In 2007, writer Jen A. Miller went through a terrible breakup.
(Her ex’s parting words: “I’ll keep you in the top eight of my Myspace friends.”) Soon afterward, her grandfather died. Soon after that, she bought a house and signed the paperwork just months before the recession hit. “I did not handle this well,” Miller wrote in a widely shared 2014 column headlined “Running As Therapy” for the New York Times. “As I was helping my mother pack up her parents’ house, I found myself too drained to move and lay down on the floor and sobbed. My mother suggested I try therapy. I signed up for a 10-mile race instead.”
That column could be seen as an early draft of Miller’s memoir, Running: A Love Story, which is out this week. In it, she details her lifelong relationship with the sport. She says the simple act of putting one foot in front of another over 10, 15, or 26.2 miles brought back her mental clarity.

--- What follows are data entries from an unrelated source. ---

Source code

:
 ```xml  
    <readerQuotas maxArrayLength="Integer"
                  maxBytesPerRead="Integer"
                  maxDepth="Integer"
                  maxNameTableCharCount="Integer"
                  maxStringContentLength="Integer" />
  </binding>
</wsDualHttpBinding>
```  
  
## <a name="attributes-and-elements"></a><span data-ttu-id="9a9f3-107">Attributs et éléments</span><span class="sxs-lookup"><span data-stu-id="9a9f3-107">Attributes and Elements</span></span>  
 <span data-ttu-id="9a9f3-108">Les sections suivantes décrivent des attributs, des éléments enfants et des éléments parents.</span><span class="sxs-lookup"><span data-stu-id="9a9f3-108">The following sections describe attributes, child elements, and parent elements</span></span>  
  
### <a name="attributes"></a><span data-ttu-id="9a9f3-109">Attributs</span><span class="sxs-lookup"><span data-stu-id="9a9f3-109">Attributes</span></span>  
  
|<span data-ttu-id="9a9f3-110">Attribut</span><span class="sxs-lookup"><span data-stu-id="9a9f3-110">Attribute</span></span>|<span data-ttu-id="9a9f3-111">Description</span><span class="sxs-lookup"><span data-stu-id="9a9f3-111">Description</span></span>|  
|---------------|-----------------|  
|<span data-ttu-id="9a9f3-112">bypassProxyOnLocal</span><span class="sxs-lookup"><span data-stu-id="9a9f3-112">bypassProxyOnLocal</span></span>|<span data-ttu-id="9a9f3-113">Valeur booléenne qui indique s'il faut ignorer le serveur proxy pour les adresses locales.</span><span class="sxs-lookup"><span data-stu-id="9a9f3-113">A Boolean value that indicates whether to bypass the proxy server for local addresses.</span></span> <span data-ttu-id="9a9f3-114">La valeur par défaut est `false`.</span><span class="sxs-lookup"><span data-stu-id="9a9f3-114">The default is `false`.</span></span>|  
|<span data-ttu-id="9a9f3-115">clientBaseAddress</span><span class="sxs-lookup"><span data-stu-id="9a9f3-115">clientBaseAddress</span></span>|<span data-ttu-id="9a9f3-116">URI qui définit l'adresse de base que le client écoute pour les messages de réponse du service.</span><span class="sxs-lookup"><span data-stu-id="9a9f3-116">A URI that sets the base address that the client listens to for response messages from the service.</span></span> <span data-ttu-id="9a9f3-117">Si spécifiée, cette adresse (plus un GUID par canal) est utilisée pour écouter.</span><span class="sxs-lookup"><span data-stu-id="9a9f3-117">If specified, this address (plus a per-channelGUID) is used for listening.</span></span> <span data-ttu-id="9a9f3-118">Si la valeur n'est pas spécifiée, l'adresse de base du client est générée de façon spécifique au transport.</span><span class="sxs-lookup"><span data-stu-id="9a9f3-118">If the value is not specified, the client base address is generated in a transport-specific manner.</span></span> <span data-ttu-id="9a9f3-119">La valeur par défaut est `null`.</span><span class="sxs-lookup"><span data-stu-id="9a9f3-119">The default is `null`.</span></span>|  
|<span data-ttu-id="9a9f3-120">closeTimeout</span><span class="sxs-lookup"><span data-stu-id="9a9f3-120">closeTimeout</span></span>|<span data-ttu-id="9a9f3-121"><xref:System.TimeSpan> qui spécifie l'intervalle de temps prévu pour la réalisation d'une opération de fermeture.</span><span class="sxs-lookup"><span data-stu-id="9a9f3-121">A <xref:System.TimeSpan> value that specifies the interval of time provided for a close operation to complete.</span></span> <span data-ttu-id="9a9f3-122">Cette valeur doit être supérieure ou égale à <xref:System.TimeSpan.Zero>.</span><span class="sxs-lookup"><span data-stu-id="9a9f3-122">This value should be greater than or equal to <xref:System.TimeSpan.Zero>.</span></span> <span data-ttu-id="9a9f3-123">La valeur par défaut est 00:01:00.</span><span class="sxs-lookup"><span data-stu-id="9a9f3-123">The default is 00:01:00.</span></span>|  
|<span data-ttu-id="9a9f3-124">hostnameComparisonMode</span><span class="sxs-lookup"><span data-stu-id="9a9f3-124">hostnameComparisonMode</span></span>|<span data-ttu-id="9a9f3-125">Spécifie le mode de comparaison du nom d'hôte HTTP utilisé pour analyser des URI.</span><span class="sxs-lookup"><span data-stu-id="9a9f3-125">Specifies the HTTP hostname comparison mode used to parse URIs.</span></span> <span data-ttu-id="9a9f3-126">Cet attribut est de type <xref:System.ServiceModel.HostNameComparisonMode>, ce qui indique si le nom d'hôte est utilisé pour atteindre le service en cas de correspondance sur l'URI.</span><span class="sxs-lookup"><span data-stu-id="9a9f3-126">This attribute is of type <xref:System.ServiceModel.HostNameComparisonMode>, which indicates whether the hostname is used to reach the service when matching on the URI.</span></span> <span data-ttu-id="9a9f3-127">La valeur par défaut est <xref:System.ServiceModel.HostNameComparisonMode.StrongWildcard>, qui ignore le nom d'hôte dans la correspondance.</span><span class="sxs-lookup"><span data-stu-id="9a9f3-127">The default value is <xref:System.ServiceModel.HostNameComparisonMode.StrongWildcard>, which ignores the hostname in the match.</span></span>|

In her book, Miller distances herself from the Times headline. She writes that she “probably should have sought professional help.” And she doesn’t mean to suggest self-care is an adequate treatment for the depressed. And it’s true that many severely depressed people are so ill that physical activity becomes impossible. It is also true that seeking professional help is crucial for those who struggle with mental-health issues.
But it is also true that for many people who are depressed, physical activity, and running in particular, helps tremendously.
Now an intriguing line of research is suggesting some thing new. For some, a combination of physical and mental training — called MAP training — may provide substantial help to those with major depressive disorder. Studies have already suggested that physical activity can play a powerful role in reducing depression; newer, separate research is showing that meditation does, too. Now some exercise scientists and neuroscientists believe there may be a uniquely powerful benefit in combining the two. In one study, published last week in the Nature journal Translational Psychiatry, a team led by Brandon Alderman at Rutgers University found that MAP training reduced depressive symptoms in a group of young people with major depressive disorder, and by an impressive margin — 40 percent on average, their data show.